■ Requirement:
The answer should be a single number: how many lines of the entries below hold the word "Created".

_ _ _ _ _ _ _

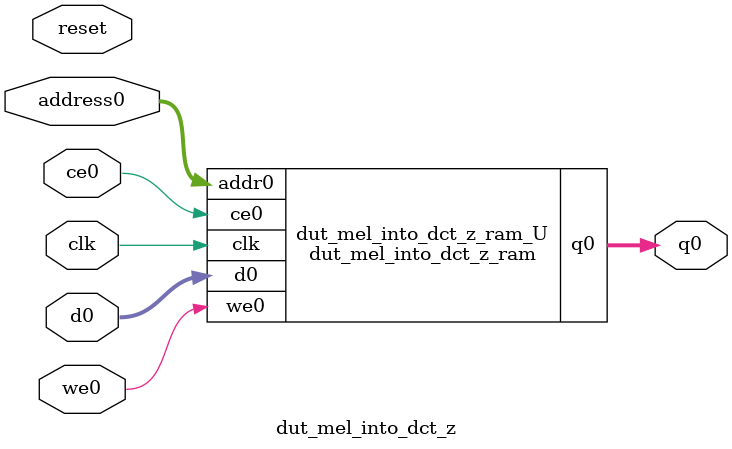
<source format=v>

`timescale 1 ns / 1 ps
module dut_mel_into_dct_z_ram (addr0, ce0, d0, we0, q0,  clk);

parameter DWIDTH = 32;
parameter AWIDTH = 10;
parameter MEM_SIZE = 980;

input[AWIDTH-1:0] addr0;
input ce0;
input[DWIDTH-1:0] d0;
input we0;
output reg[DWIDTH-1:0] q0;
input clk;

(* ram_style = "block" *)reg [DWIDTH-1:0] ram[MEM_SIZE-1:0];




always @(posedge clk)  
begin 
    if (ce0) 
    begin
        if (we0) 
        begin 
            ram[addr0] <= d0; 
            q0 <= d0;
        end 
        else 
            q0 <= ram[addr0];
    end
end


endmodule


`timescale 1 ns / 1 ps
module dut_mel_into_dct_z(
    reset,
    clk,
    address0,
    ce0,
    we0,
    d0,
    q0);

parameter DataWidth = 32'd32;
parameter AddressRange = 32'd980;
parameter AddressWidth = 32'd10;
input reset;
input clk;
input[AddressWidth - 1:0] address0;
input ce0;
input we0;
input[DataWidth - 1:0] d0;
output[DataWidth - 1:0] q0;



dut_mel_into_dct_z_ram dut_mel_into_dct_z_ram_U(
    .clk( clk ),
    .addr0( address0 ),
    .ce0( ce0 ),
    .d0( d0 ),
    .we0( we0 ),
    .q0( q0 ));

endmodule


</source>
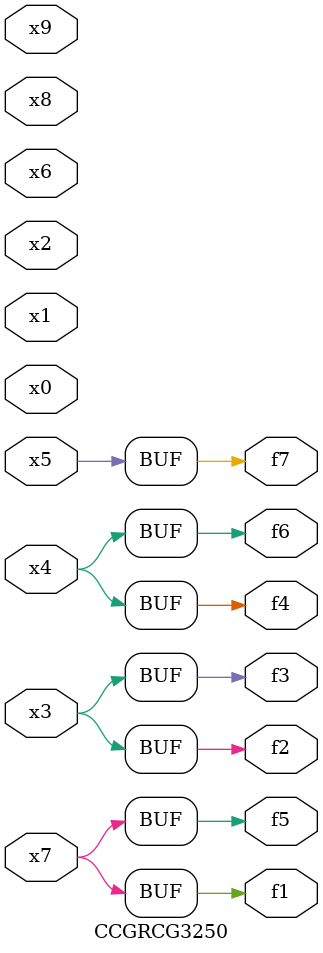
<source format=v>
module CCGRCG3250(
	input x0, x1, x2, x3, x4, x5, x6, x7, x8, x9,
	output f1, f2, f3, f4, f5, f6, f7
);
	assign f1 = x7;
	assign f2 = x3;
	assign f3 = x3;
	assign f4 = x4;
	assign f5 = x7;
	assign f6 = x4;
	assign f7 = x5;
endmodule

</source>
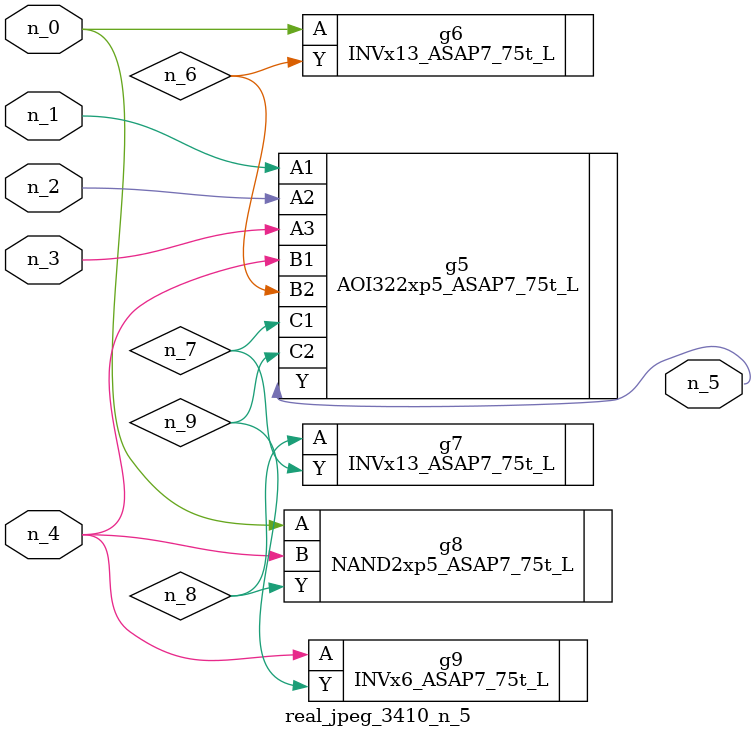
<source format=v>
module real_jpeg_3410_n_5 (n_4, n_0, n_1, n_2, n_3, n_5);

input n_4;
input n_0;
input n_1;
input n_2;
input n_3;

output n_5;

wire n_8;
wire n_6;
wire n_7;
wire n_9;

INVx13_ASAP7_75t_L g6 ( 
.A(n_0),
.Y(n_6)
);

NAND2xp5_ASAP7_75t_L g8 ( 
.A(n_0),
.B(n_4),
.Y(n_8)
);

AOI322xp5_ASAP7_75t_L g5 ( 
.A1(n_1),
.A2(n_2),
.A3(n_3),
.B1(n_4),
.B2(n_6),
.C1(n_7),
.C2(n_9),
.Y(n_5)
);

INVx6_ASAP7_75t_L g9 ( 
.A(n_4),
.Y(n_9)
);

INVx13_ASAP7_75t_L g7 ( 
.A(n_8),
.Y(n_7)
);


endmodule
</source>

_ _ _ _ _ _ _

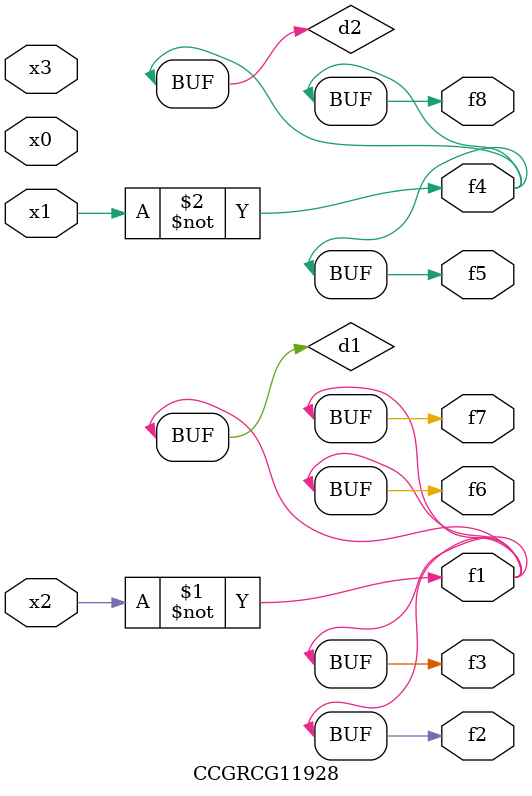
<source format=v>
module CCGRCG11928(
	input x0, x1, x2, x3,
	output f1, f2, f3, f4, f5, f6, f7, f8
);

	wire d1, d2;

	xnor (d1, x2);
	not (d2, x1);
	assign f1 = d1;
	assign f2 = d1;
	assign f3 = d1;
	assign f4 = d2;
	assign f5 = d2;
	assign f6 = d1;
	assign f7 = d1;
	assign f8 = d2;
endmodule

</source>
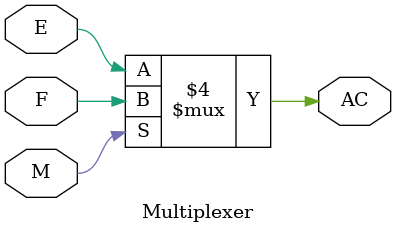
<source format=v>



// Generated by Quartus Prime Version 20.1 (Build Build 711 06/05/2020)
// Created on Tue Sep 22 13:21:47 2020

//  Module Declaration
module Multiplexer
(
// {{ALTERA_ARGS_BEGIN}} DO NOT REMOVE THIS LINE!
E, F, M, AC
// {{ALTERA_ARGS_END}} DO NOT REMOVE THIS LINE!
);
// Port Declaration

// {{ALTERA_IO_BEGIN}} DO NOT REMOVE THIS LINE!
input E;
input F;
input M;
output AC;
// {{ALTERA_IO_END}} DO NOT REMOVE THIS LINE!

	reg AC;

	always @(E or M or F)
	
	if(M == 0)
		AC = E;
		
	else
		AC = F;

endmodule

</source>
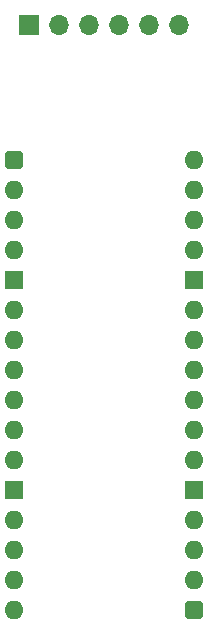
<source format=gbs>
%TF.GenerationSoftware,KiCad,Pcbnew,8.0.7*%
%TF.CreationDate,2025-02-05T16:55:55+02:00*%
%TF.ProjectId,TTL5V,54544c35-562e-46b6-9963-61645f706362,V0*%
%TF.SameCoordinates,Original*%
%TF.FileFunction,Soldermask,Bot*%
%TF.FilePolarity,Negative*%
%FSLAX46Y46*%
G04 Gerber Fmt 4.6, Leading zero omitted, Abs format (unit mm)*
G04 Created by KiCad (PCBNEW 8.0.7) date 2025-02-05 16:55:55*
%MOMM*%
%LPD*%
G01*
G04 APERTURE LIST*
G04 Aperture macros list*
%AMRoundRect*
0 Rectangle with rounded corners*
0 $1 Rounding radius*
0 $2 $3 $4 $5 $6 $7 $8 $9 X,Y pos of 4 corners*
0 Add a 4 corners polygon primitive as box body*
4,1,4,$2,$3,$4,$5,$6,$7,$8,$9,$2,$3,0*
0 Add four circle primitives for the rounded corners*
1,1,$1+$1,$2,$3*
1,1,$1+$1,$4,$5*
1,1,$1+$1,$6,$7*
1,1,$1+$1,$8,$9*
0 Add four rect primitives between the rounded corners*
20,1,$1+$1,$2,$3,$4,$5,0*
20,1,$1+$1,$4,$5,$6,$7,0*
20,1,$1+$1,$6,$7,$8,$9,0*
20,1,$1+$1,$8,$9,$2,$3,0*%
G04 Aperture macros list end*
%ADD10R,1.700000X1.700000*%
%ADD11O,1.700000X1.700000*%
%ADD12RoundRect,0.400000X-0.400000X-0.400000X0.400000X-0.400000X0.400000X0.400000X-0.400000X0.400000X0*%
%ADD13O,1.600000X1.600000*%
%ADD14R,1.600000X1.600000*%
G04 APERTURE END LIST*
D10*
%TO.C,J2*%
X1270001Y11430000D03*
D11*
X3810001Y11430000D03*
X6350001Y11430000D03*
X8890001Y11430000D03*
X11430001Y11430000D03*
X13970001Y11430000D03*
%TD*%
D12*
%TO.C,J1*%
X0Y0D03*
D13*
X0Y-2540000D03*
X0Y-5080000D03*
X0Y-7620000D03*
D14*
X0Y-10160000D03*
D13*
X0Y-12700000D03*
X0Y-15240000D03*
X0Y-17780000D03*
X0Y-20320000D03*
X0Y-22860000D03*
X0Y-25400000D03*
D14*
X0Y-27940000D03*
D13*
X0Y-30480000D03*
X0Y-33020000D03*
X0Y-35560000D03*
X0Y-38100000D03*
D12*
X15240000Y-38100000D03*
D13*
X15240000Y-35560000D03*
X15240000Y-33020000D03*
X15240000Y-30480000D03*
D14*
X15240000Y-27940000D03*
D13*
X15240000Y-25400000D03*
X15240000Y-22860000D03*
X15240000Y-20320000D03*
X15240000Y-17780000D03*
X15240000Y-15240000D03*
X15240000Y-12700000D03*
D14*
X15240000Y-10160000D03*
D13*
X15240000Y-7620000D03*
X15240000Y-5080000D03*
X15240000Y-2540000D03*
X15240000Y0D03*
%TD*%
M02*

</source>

_ _ _ _ _ _ _

■ Worked solution:
2